Präsentiert wird ein Gedicht, das in typisch expressionistischer Weise innere Ausdrucksnotwendigkeiten  mit fast beliebig erscheinenden Elementen der Außenwelt verbindet.

Gefunden haben wir das Gedicht hier:

Georg Trakl

Unterwegs

1. Fassung

  1. Ein Duft von Myrrhen, der im Zwielicht irrt.
  2. Im Qualm versinken Plätze rot und wüst.
  3. Bazare kreisen und ein Goldstrahl fließt
  4. In alte Läden seltsam und verwirrt.
    • Eine verwirrende Stadtwelt wird gezeigt.
    • Bazare = Geschäftsviertel, das Kreisen entsteht durch den umherirrenden Blick
  5. Im Spülicht glüht Verfallnes; und der Wind
  6. Ruft dumpf die Qual verbrannter Gärten wach.
  7. Beseßne jagen goldnen Träumen nach.
  8. An Fenstern ruhn Dryaden schlank und lind.
    • Hier verstärkt sich der Eindruck von Verfall und verrückter Reaktion der Menschen
    • „Spülicht“ könnte mit Spülen nach dem Essen zusammenhängen
    • Dryaden sind Baum-Nymphen, also sagenhafte Gestalten .
  9. Traumsüchtige wandeln, die ein Wunsch verzehrt.
  10. Arbeiter strömen schimmernd durch ein Tor.
  11. Stahltürme glühn am Himmelsrand empor.
  12. Märchen in Fabriken grau versperrt!
    • Hier wird noch mal die Reaktion der Menschen auf diese Welt aufgenommen.
    • Dann erscheint die Industriewelt – ein häufiges Thema des Expressionismus.
    • Deutlich wird dann, dass diese Fabriken Märchen wegsperren.
      Eine Tendenz in Richtung Romantik.
  13. Im Finstern trippelt puppenhaft ein Greis
  14. Und lüstern lacht ein Klimperklang von Geld.
  15. Ein Heiligenschein auf jene Kleine fällt,
  16. Die vorm Kaffeehaus wartet, sanft und weiß.
    • Auch hier wieder Verfall,
    • aber auch Kritik am Kapitalismus
    • Eine „Kleine“ erscheint demgegenüber fast als etwas Heiliges.
  17. goldner Glanz, den sie in Scheiben weckt!
  18. Durchsonnter Lärm dröhnt ferne und verzückt.
  19. Ein krummer Schreiber lächelt wie verrückt
  20. Zum Horizont, den grün ein Aufruhr schreckt.
    • Hier wirkt sich das Heilige noch im goldenen Glanz aus,
    • Dann die Verbindung von Licht und Lärm, dazu von „dröhnen“ und „verzückt“ – also Verbindung von Gegensätzen – hier gibt es keine klare Ordnung – in der Vorstellungswelt des lyrischen Ichs.
  21. Auf Brücken von Kristall Karrossen ziehn,
  22. Obstkarren, Leichenwagen schwarz und fahl,
  23. Von hellen Dampfern wimmelt der Kanal,
  24. Konzerte klingen.

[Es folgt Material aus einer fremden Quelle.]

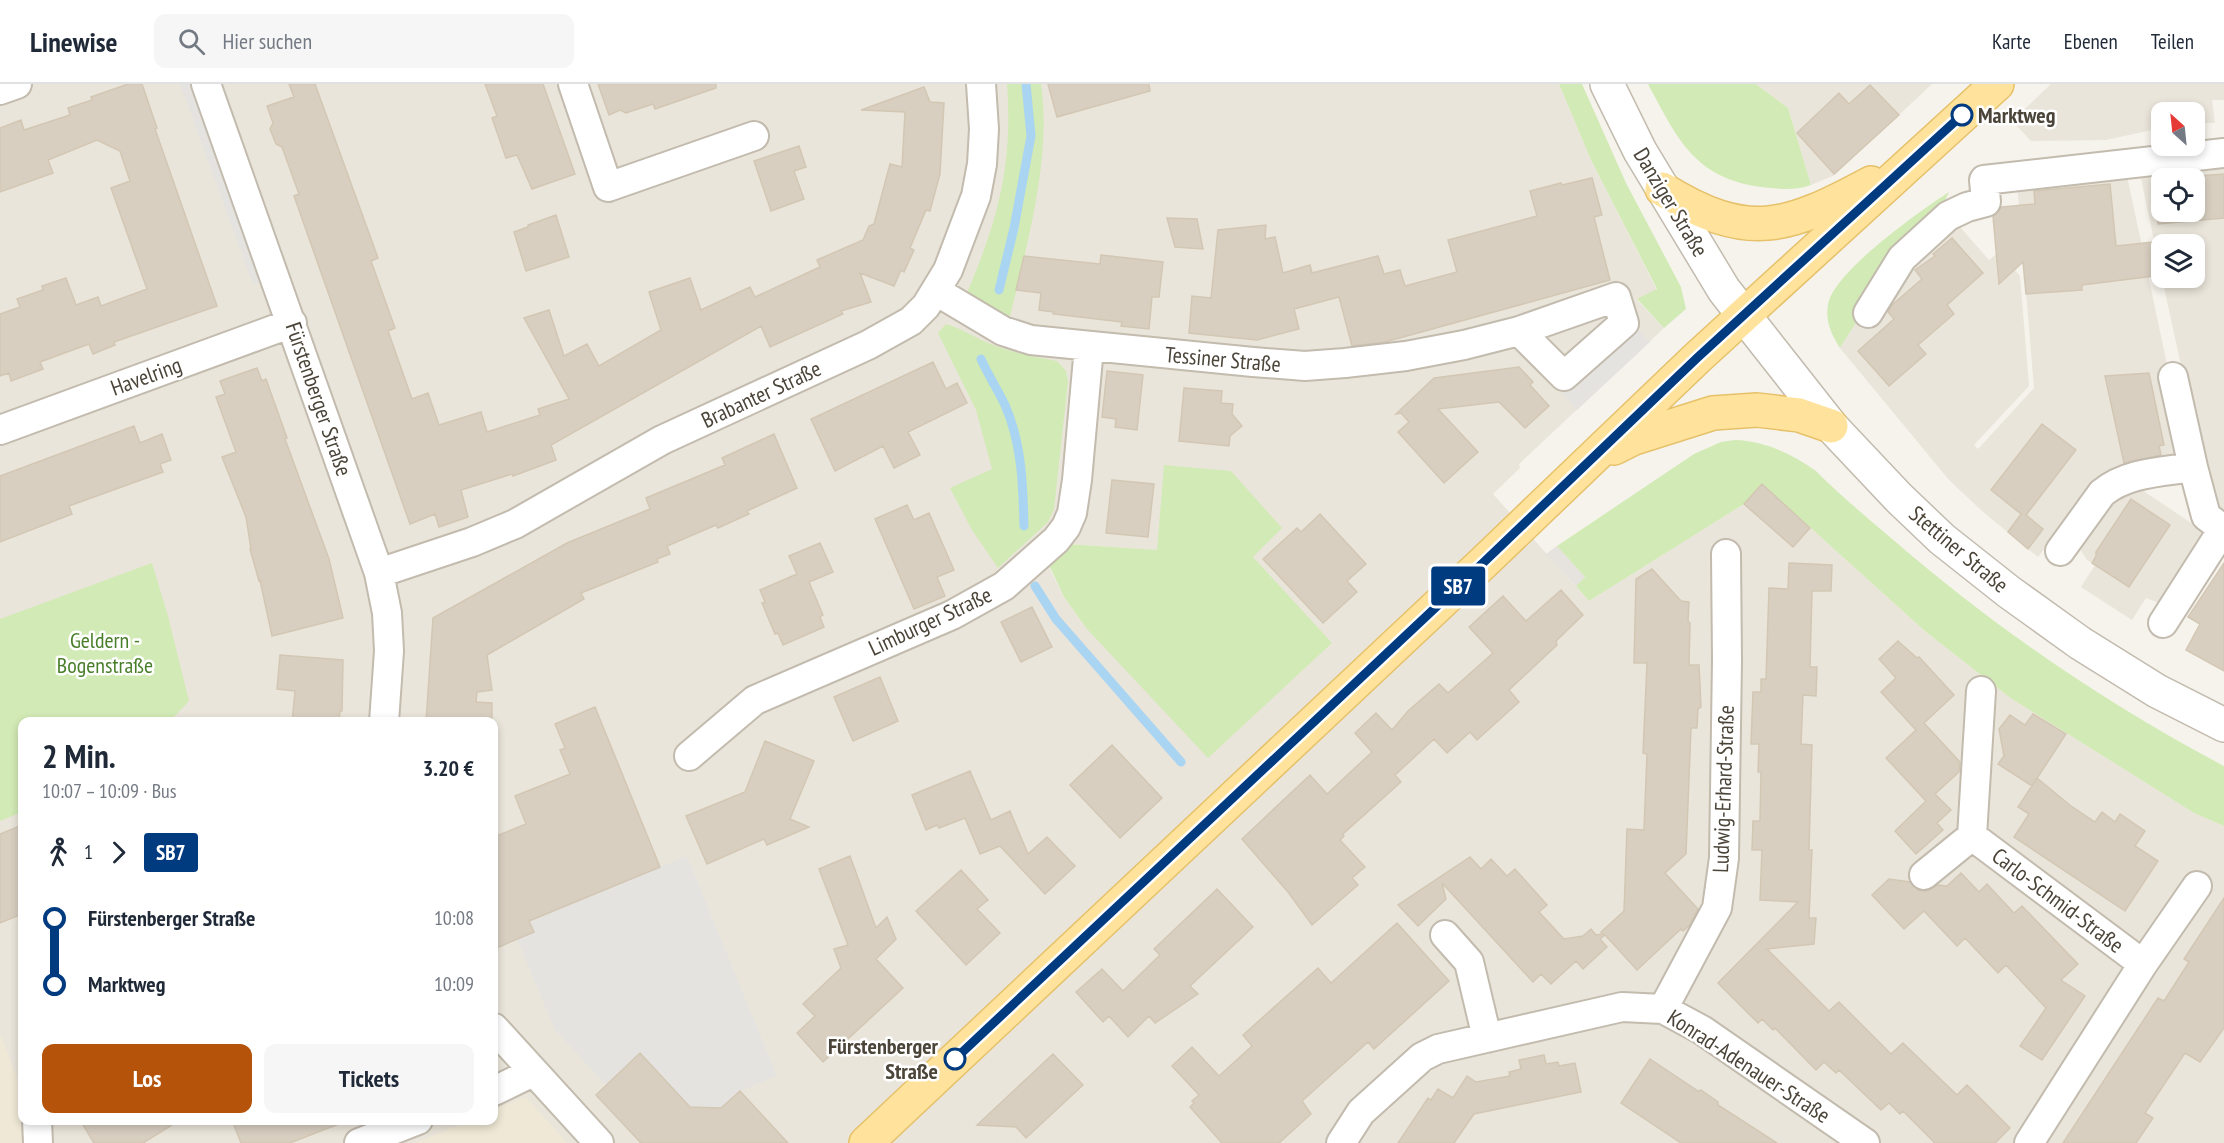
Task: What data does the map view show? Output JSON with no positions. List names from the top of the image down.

Grüne Kuppeln sprühn.
    • Jetzt geht die Fantasie mit dem lyrischen Ich durch, allerdings schnell wieder in Verbindung mit Verfall und hier sogar mit Tod.
    • Demgegenüber die helle Welt derer, die noch leben.
  25. Volksbäder flimmern in Magie von Licht,
  26. Verwunschne Straßen, die man niederreißt.
  27. Ein Herd von Seuchen wirr im Äther kreist,
  28. Ein Schein von Wäldern durch Rubinstaub bricht.
    • Nach dem Positiven der Volksbäder kommt gleich wieder etwas Negatives, Unromantisches, wie es weiter oben schon anklang.
    • Dann fallen dem lyrischen Ich auch noch Seuchen ein, die durch die Luft schwirren.
    • Am Ende dann wieder Rückkehr zu etwas Schönem.
  29. Verzaubert glänzt im Grau ein Opernhaus.
  30. Aus Gassen fluten Masken ungeahnt,
  31. Und irgendwo loht wütend noch ein Brand.
  32. Ein kleiner Falter tanzt im Windgebraus.
    • Hier wieder ein Anklang an Romantik, verbunden mit Musik und im Kontrast zur ansonsten grauen Welt der Gegenwart.
    • Die Menschen kommen dem lyrischen Ich wie maskiert vor, die  man nicht „ahnen“, verstehen kann.
    • Dann noch ein Brand
    • und am Ende ein bisschen Natur, die aber wohl weggeweht wird.
  33. Quartiere dräun voll Elend und Gestank.
  34. Violenfarben und Akkorde ziehn
  35. Vor Hungrigen an Kellerlöchern hin.
  36. Ein süßes Kind sitzt tot auf einer Bank.
    • Hier dann die Sozialkritik, die in vielen Gedichten des Expressionismus eine Rolle spielt.
    • Dann der Kontrast zwischen Ansätzen von Schönheit und Elend.
    • Am Ende dann der Höhe- oder Tiefpunkt, wenn ein an sich „süßes Kind“ das Elend anscheinend nicht überstanden hat.

Das Gedicht zeigt:

  1. eine verwirrende Welt,
  2. die zwar ansatzweise Schönheit zeigt,
  3. aber im Kontrast zu Verfall und Elend.
  4. Deutlich wird die Verhinderung von Romantik.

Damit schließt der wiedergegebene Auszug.